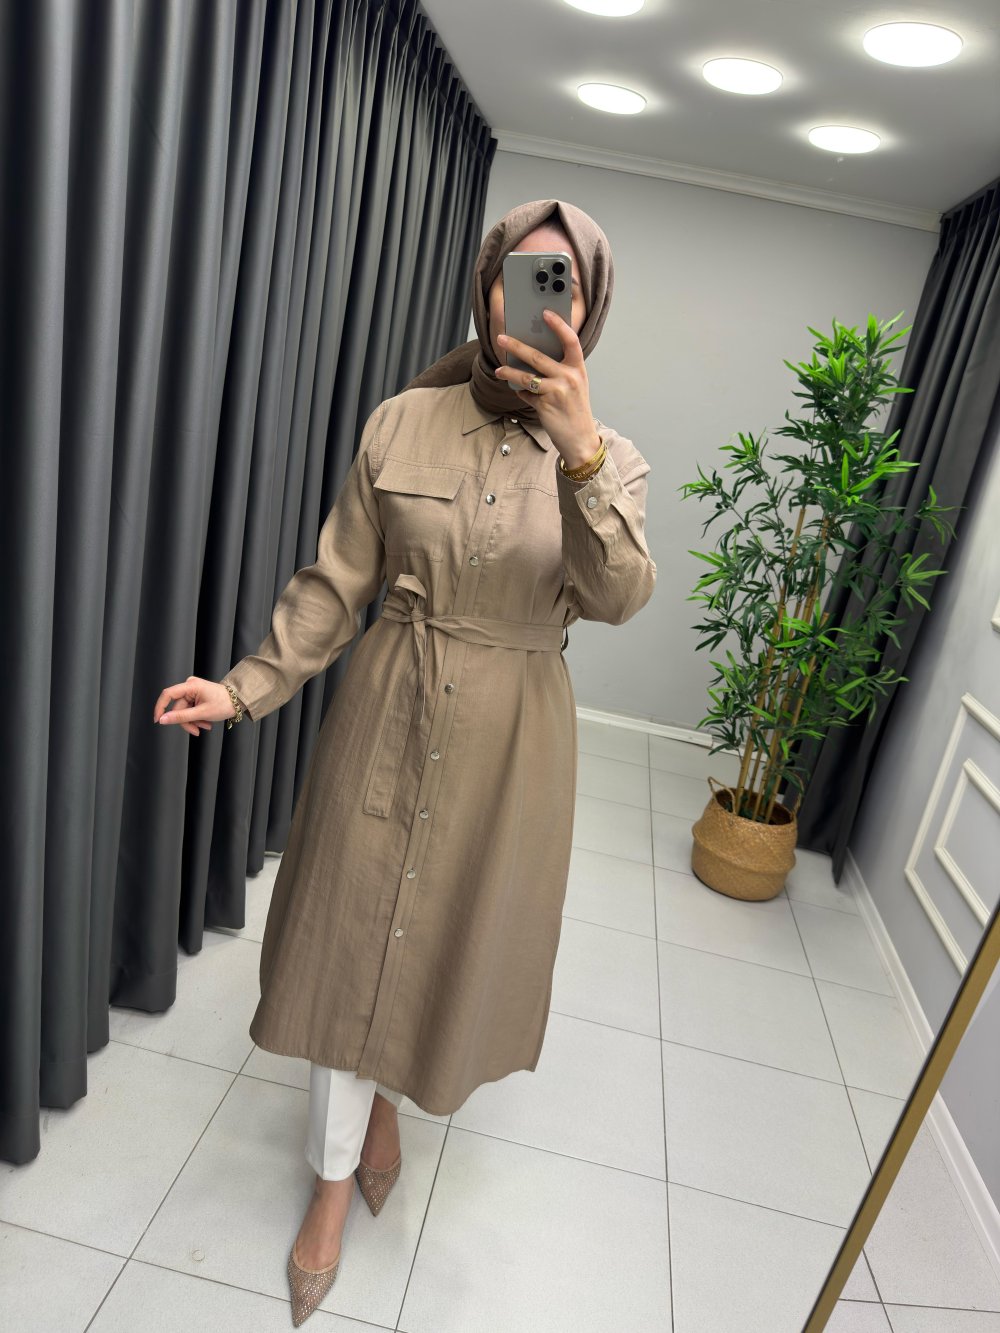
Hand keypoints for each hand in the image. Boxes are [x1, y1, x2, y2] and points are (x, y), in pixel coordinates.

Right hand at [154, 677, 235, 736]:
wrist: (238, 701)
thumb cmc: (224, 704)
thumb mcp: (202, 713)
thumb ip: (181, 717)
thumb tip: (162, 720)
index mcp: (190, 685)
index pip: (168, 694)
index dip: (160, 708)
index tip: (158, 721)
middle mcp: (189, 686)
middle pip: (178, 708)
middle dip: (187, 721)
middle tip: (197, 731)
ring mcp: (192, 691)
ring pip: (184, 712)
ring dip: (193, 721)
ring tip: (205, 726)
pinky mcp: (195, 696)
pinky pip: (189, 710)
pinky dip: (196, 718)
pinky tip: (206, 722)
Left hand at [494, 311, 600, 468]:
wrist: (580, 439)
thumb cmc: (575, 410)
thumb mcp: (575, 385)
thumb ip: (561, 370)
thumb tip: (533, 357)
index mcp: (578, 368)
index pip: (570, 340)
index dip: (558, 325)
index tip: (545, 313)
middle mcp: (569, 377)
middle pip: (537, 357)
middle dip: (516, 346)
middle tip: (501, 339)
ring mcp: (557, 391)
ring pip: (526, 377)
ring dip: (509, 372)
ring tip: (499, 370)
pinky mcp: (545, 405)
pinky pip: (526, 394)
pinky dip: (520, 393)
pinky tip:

+===+

• PROBLEM DETAILS: The records above must be printed exactly, but the pictures they hold should be omitted.

• REPLY TO THE EXERCISE:
Hand keypoints for each hand in the image. Boxes are [x1, y1, x2, y2] and points are (x, y), in pixel coordinates.

Right hand at [154, 677, 235, 736]:
wrist: (238, 701)
thumb cmc: (224, 704)
thumb mcp: (202, 713)
thumb ip: (181, 717)
thumb tip: (162, 720)
index mcp: (190, 685)
index pip: (168, 694)
index dip: (160, 708)
index tip: (158, 721)
middle mcp: (189, 686)
middle pip: (178, 708)
middle dip: (187, 721)
middle tip: (197, 731)
ring mcp: (192, 691)
ring pip: (184, 712)
ring dip: (193, 721)
ring tip: (205, 726)
pinky mcp: (195, 696)
pinky pip: (189, 710)
pinky dip: (196, 718)
pinky tip: (206, 722)
Left hand at [494, 311, 600, 468]:
wrist: (580, 439)
thumb cmc: (575, 410)
thumb mcp: (575, 385)
thumb ip: (561, 370)
thumb tip: (533, 357)
index mcp: (578, 368)
index pip: (570, 340)
index dip: (558, 325)
index tip: (545, 313)
middle mcp: (569, 377)
middle pip: (537, 357)
middle dip: (516, 346)
middle tip: (501, 339)
ring mcp: (557, 391)
ring pip: (526, 377)
ring dip: (509, 372)
ring tip: (499, 370)
pinky mcp: (545, 405)
pinky pip: (526, 394)
pinky dip: (520, 393)
pinky tip:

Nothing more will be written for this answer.